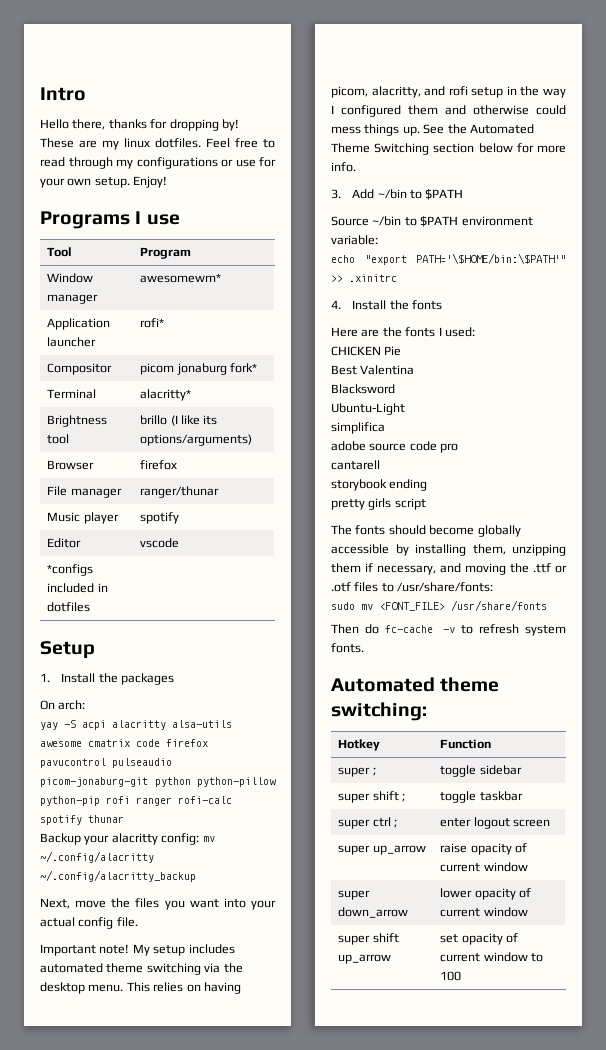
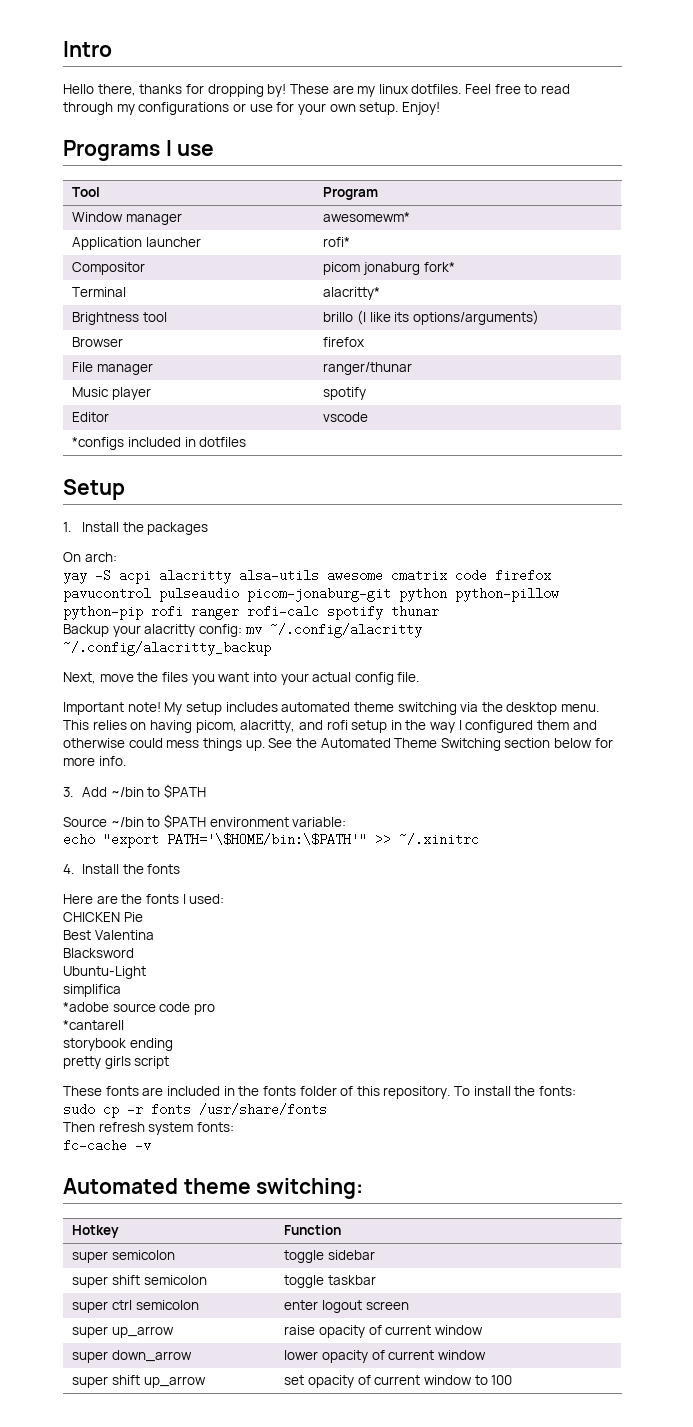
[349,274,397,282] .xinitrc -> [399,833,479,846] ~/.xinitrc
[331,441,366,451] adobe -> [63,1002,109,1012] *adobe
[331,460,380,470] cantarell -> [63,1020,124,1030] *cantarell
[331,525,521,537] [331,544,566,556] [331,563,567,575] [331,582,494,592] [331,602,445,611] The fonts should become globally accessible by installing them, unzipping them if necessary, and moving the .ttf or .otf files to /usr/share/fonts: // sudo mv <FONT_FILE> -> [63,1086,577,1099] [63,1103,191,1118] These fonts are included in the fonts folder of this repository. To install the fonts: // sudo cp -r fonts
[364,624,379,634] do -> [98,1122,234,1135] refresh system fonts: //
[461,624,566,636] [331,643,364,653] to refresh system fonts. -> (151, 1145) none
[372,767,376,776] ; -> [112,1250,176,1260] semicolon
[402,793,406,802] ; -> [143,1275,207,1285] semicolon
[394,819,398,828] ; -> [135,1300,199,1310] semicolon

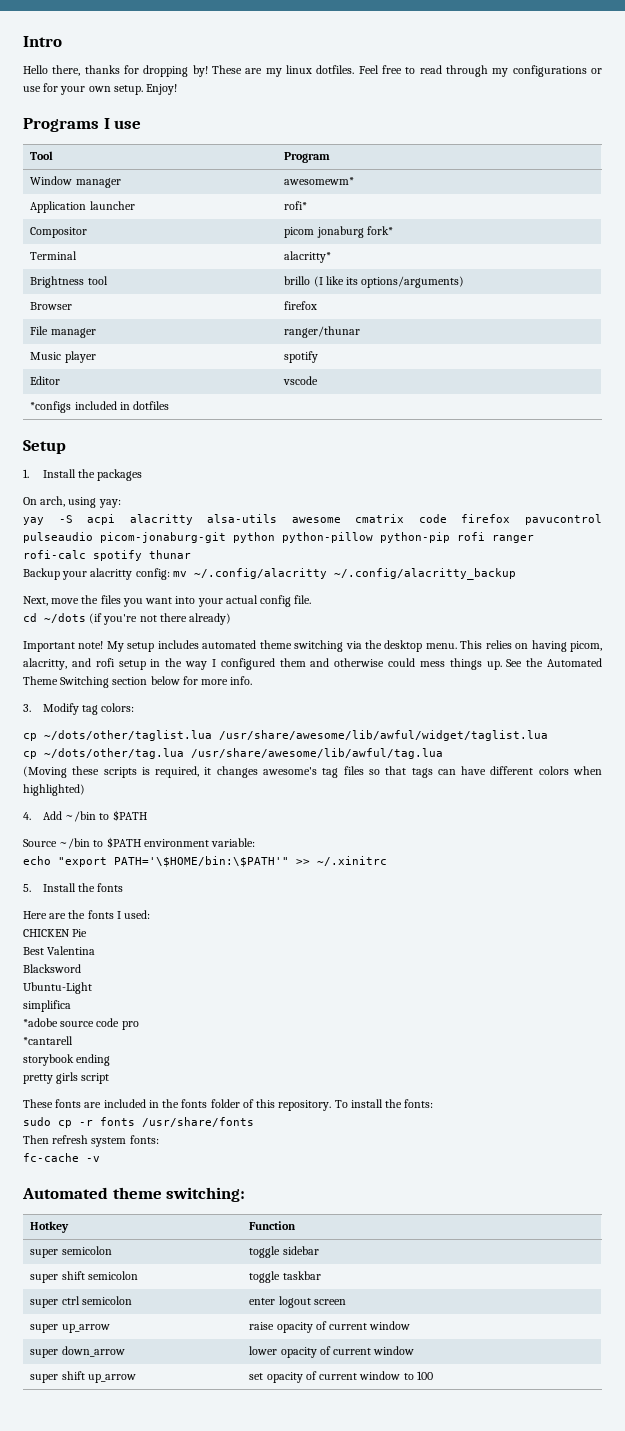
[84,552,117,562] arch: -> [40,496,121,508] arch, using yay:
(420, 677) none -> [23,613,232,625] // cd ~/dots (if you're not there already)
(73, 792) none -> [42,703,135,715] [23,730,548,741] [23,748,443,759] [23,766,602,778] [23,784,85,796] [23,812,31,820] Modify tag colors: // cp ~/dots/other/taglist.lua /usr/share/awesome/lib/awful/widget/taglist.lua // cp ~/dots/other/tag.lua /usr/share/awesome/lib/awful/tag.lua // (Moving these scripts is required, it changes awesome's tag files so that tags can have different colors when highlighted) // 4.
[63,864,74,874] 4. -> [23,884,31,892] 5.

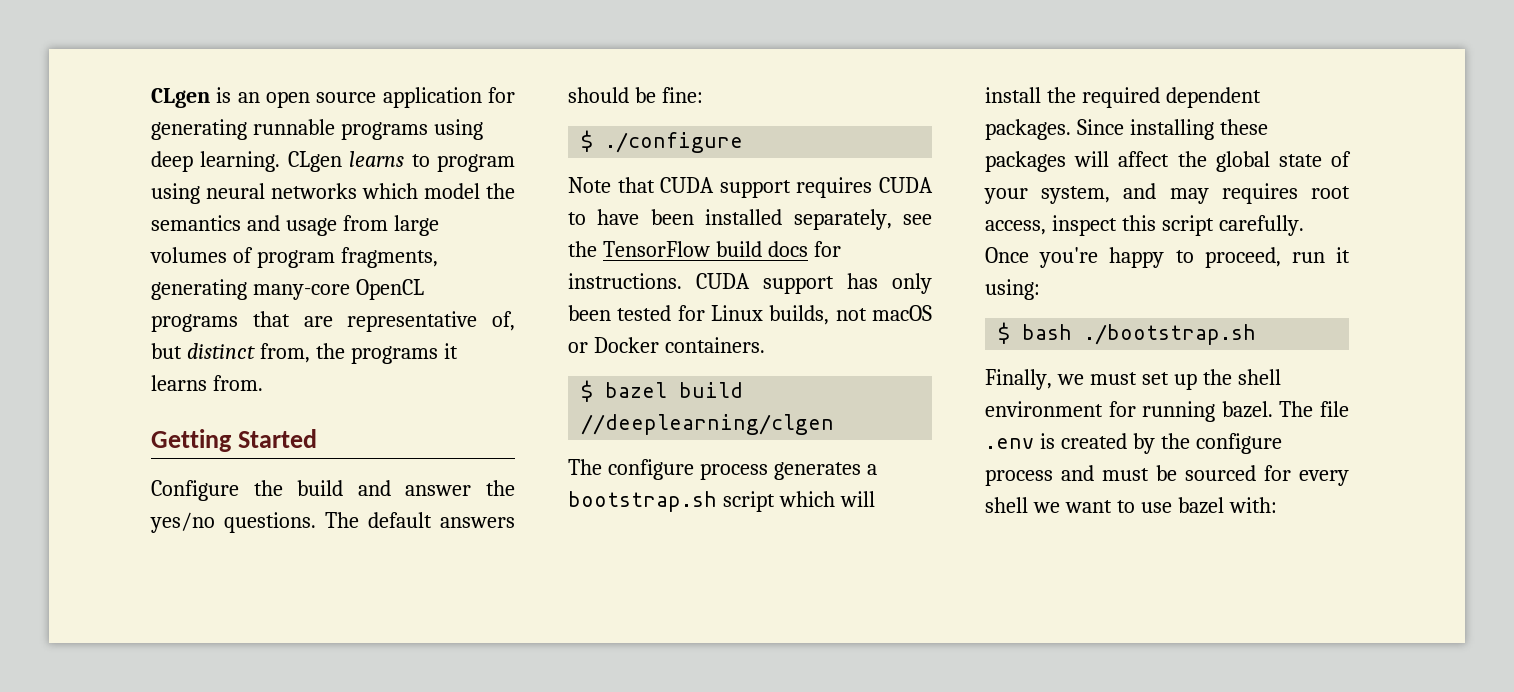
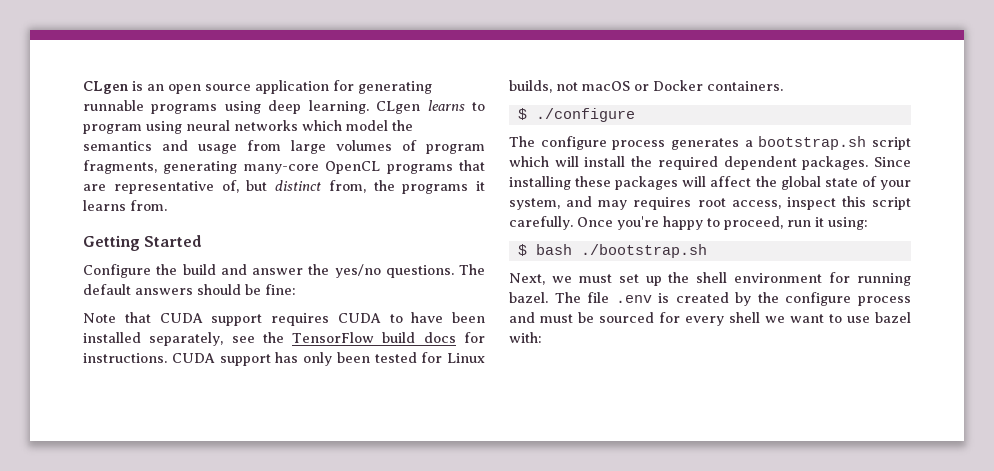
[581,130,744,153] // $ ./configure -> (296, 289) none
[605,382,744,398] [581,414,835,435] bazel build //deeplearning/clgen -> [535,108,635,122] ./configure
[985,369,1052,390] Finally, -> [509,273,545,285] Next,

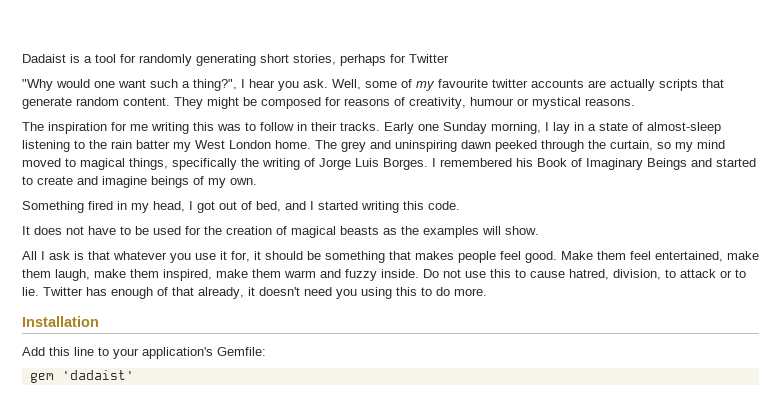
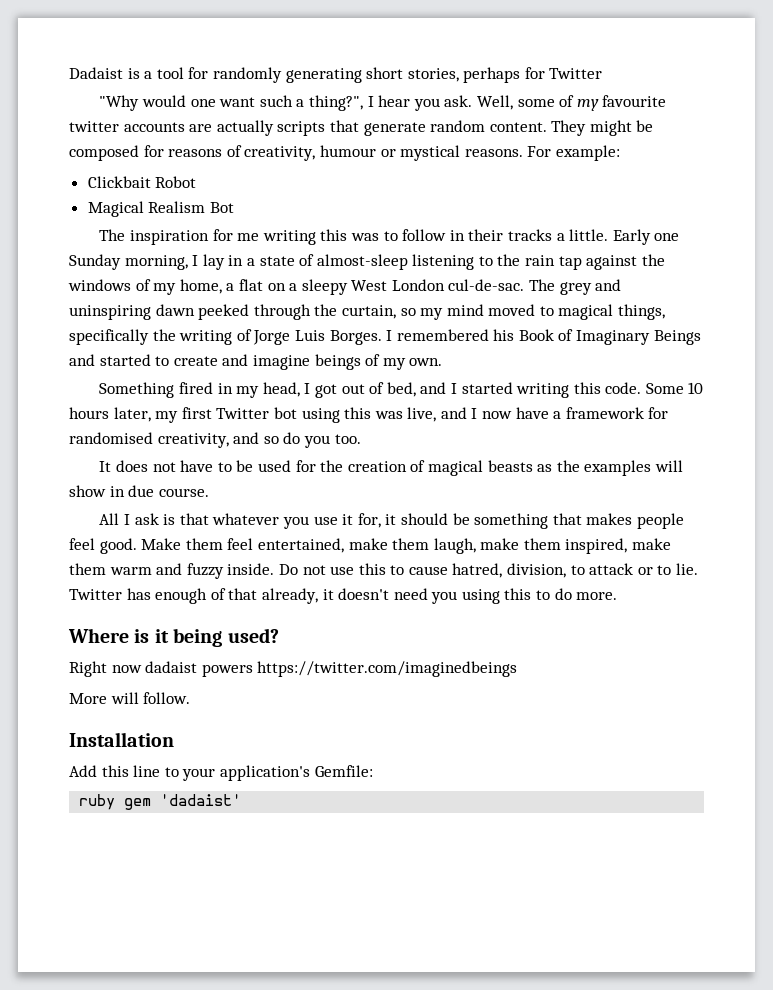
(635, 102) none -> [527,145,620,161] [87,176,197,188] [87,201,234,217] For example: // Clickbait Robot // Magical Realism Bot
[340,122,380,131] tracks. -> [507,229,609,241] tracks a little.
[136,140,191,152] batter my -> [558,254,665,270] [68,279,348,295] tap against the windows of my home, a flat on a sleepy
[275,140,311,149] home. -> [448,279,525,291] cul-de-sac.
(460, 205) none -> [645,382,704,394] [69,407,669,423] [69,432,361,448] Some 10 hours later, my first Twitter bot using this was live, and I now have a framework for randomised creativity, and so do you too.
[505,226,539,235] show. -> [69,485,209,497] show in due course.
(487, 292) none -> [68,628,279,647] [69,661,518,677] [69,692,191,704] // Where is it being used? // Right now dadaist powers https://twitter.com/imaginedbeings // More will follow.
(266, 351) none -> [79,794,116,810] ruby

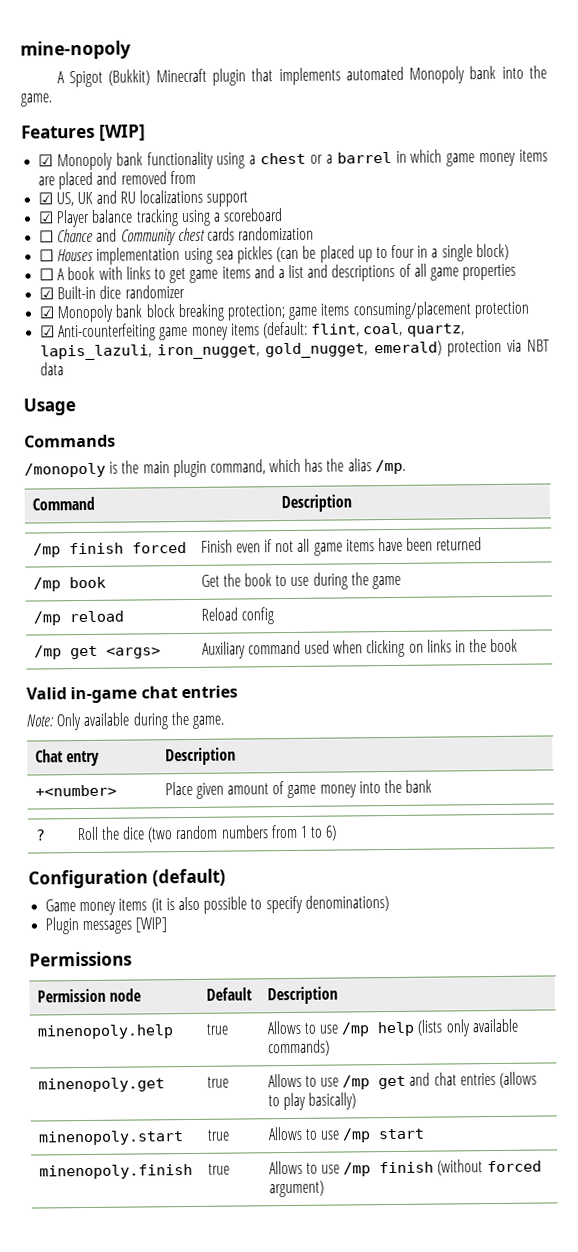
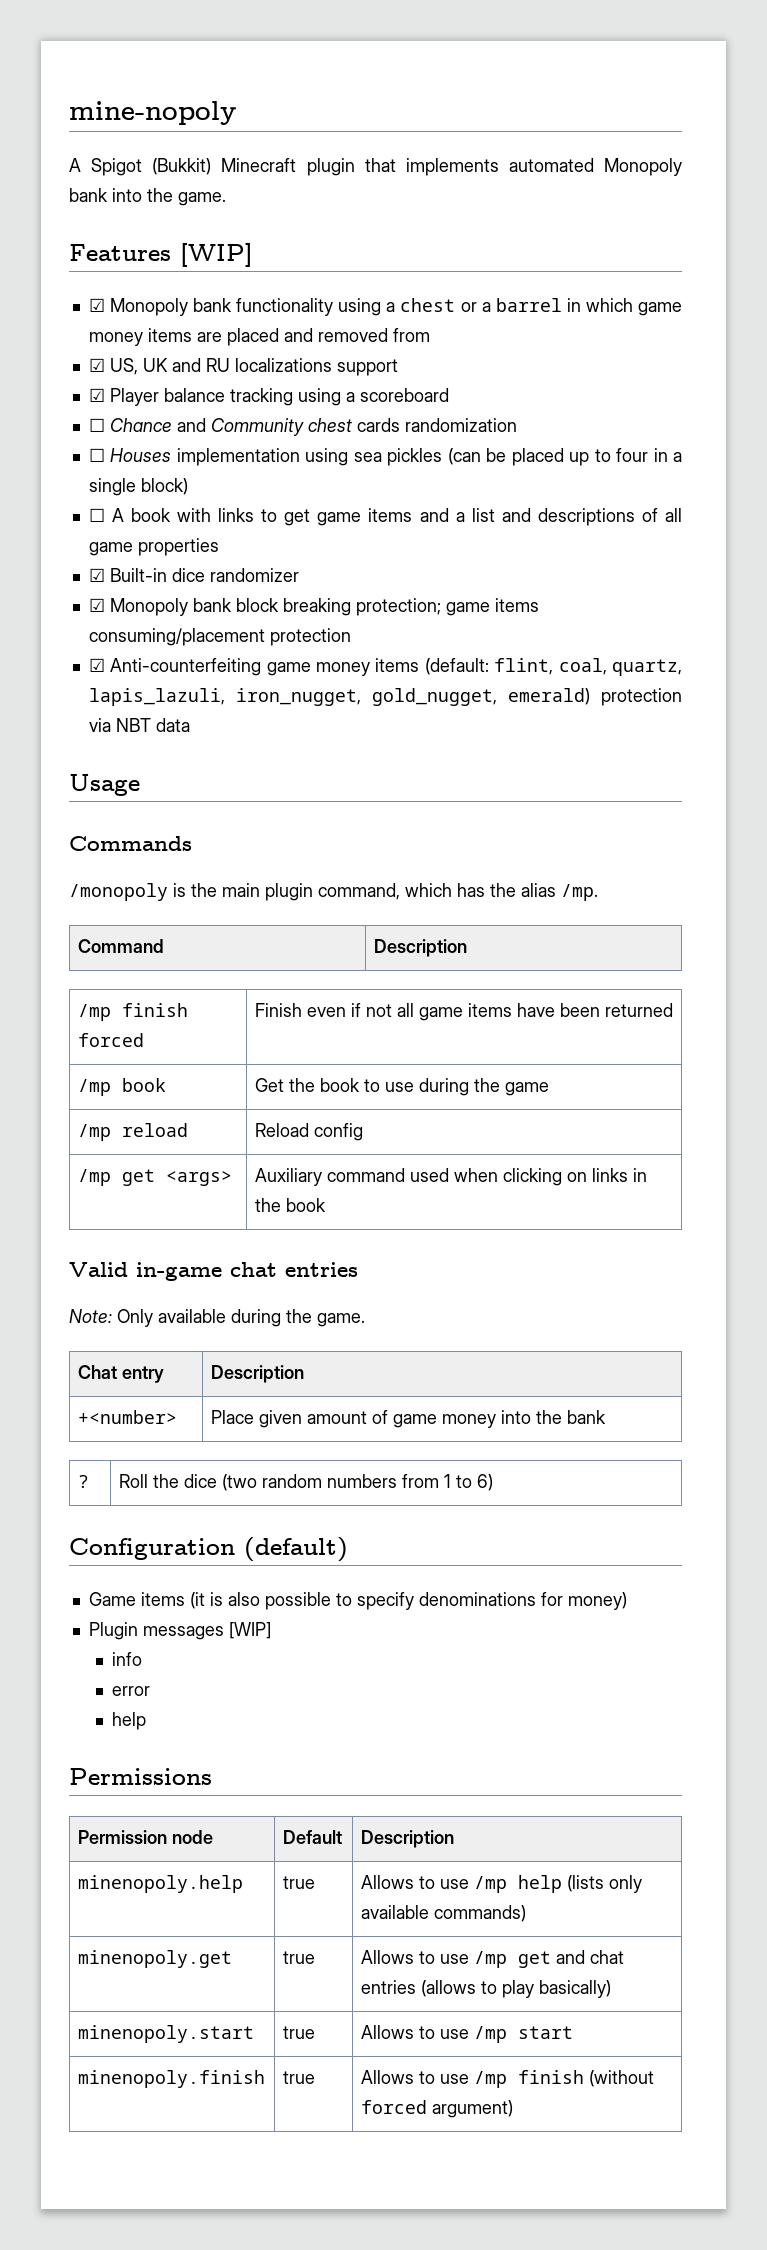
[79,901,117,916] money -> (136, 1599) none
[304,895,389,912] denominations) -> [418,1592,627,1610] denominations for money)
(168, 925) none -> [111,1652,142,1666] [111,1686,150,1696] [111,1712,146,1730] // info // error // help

_Work request_.
Repeat every entry exactly. Do not include the pictures.

_Answer section_.
[349,274,397,282] .xinitrc -> [399,833,479,846] ~/.xinitrc
[331,441,366,451] adobe -> [63,1002,109,1012] *adobe
[331,460,380,470] cantarell -> [63,1020,124,1030] *cantarell
[331,525,521,537] [331,544,566,556] [331,563,567,575] [331,582,494,592] [331,602,445,611] The fonts should become globally accessible by installing them, unzipping them if necessary, and moving the .ttf or .otf files to /usr/share/fonts: // sudo mv <FONT_FILE> -> [63,1086,577,1099] [63,1103,191,1118] These fonts are included in the fonts folder of this repository. To install the fonts: // sudo cp -r fonts
[364,624,379,634] do -> [98,1122,234,1135] refresh system fonts: //
[461,624,566,636] [331,643,364,653] to refresh system fonts. -> (151, 1145) none
[372,767,376,776] ; -> [112,1250,176,1260] semicolon
[402,793,406,802] ; -> [143,1275,207,1285] semicolon
[394,819,398,828] ; -> [135,1300,199,1310] semicolon

[84,552,117,562] arch: -> [40,496,121,508] arch, using yay:
(420, 677) none -> [23,613,232,625] // cd ~/dots (if you're not there already)
(73, 792) none -> [42,703,135,715] [23,730,548,741] [23,748,443,759] [23,766,602,778] [23,784,85,796] [23,812,31,820] Modify tag colors: // cp ~/dots/other/taglist.lua /usr/share/awesome/lib/awful/widget/taglist.lua // cp ~/dots/other/tag.lua /usr/share/awesome/lib/awful/tag.lua // (Moving these scripts is required, it changes awesome's tag files so that tags can have different colors when highlighted) // 4.
[63,864,74,874] 4. -> [23,884,31,892] 5.

[581,130,744,153] // $ ./configure -> (296, 289) none
[605,382,744,398] [581,414,835,435] bazel build //deeplearning/clgen -> [535,108,635,122] ./configure
[985,369,1052,390] Finally, -> [509,273,545,285] Next,

(635, 102) none -> [527,145,620,161] [87,176,197,188] [87,201,234,217] For example: // Clickbait Robot // Magical Realism Bot
[340,122,380,131] tracks. -> [507,229,609,241] tracks a little.
[136,140,191,152] batter my -> [558,254,665,270] [68,279,348,295] tap against the windows of my home, a flat on a sleepy
[275,140,311,149] home. -> [448,279,525,291] cul-de-sac.
(460, 205) none -> [645,382,704,394] [69,407,669,423] [69,432,361,448] Some 10 hours later, my first Twitter bot using this was live, and I now have a framework for randomised creativity, and so do you too.
[505,226,539,235] show. -> [69,485,209,497] show in due course.
(487, 292) none -> [68,628,279,647] [69,661,518,677] [69,692,191,704] // Where is it being used? // Right now dadaist powers https://twitter.com/imaginedbeings // More will follow.
(266, 351) none -> [79,794,116,810] ruby

[79,901,117,916] money -> (136, 1599) none
[304,895,389,912] denominations) -> [418,1592,627,1610] denominations for money)
(168, 925) none -> [111,1652,142,1666] [111,1686,150,1696] [111,1712,146,1730] // info // error // help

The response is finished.